__Source text__.
● ● ● ● ●

Step 3 – Plant choice and location
Whether planning a new garden or updating an existing one, plant selection is essential. Choosing the right plants for the right location can be as easy as reading the information on its plant tag or getting local advice from staff at hardware or garden centres.
Cactus and succulents are drought-tolerant plants because of their rubber-like or coarse foliage and will survive on very little nurturing. Whereas heat and sun-sensitive plants such as hydrangeas and maples (Acer) need protection, irrigation, and nutrients to get through summer unscathed.
Other heat-tolerant plants include those with small grey or silver leaves. These plants get their coloration by having a hairy surface, an adaptation that helps reduce water evaporation. Good options include lavender, senecio, convolvulus or eremophila (a native option). Olive trees and rosemary are also good options in hot, sunny areas as their small but tough green leaves survive well in the heat.

● ● ● ● ●

__Exercise instructions__.
- A) According to the plant choice text, how do plants with small grey or silver leaves get their coloration?
- B) Print everything in the plant choice text from "Step 3 – Plant" down to "through summer unscathed.".
The records are separate material with no connection to the plant choice text.

● ● ● ● ●

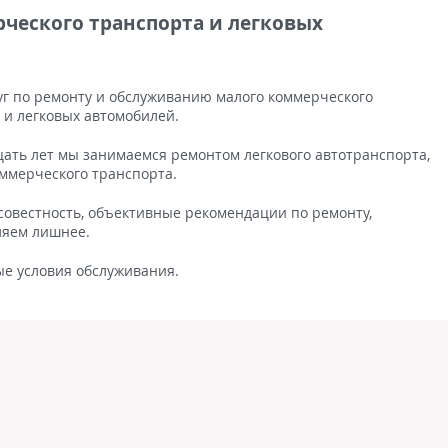
ческого транспорта и легковых
уг по ремонту и обслуживанию малого коммерческого
.) и легковых автомобилей.
цать лет мы занимаемся ремонтом легкового автотранспорта,
ммерческого транспорта.
осовестность, объективные рекомендации по ремонту,
ляем лишнее.
е условия обслуживания.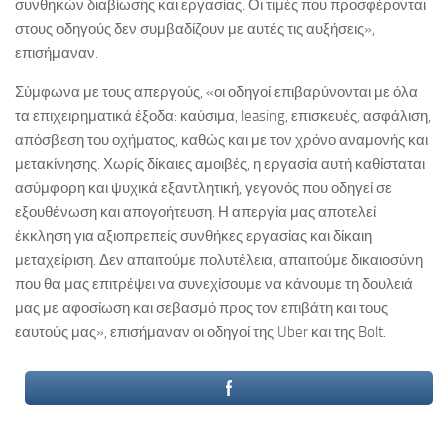
συνθηκών διαβίωσης και εργασίας. Οι τιμές που προσφέρονται
στους οδηγούς δεν συμβαδίζουν με αυτές τις αυξήσεις»,
επισήμαναν.
Σύμφωνα με τους απεργούς, «οι οδηγοί επιβαρύνονται με όλα
τα επιχειρηματικά έξοδα: καύσιμα, leasing, επισκευές, ασφάλιση,
απόσβεση του οχήματος, καθώς και με τον χρόνο αναμονής και
μετακίνησης. Χωρίς δίκαιες αμοιβές, η εργασία αυτή καθίσταται
ασύμφορη και ψυχικά εξαντλητική, γεγονός που οδηγεί σε
εξουθένωση και απογοήτευση. Η απεργία μας αποτελεί
έκκληση για αξιοπρεπείς συνθήκες εργασίας και δίκαιη
μεταχείριση. Δεν απαιτούμε πολυτέλεια, απαιτούμε δικαιοσύνη
που θα μας επιτρέψει να συνεχίσουμε να κάνουμε τη δουλειά
μας με αφοσίωση και σεβασμό προς τον επιβάτη και τους
εαυτούς μας», επισήμαναν οι οδηγοί της Uber και της Bolt.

● ● ● ● ●

__Solutions to the exercise__.
- A) They get it by having a hairy surface, an adaptation that helps reduce water evaporation.

- B)
Step 3 – Plant choice and location
Whether planning a new garden or updating an existing one, plant selection is essential. Choosing the right plants for the right location can be as easy as reading the information on its plant tag or getting local advice from staff at hardware or garden centres.
Cactus and succulents are drought-tolerant plants because of their rubber-like or coarse foliage and will survive on very little nurturing. Whereas heat and sun-sensitive plants such as hydrangeas and maples (Acer) need protection, irrigation, and nutrients to get through summer unscathed.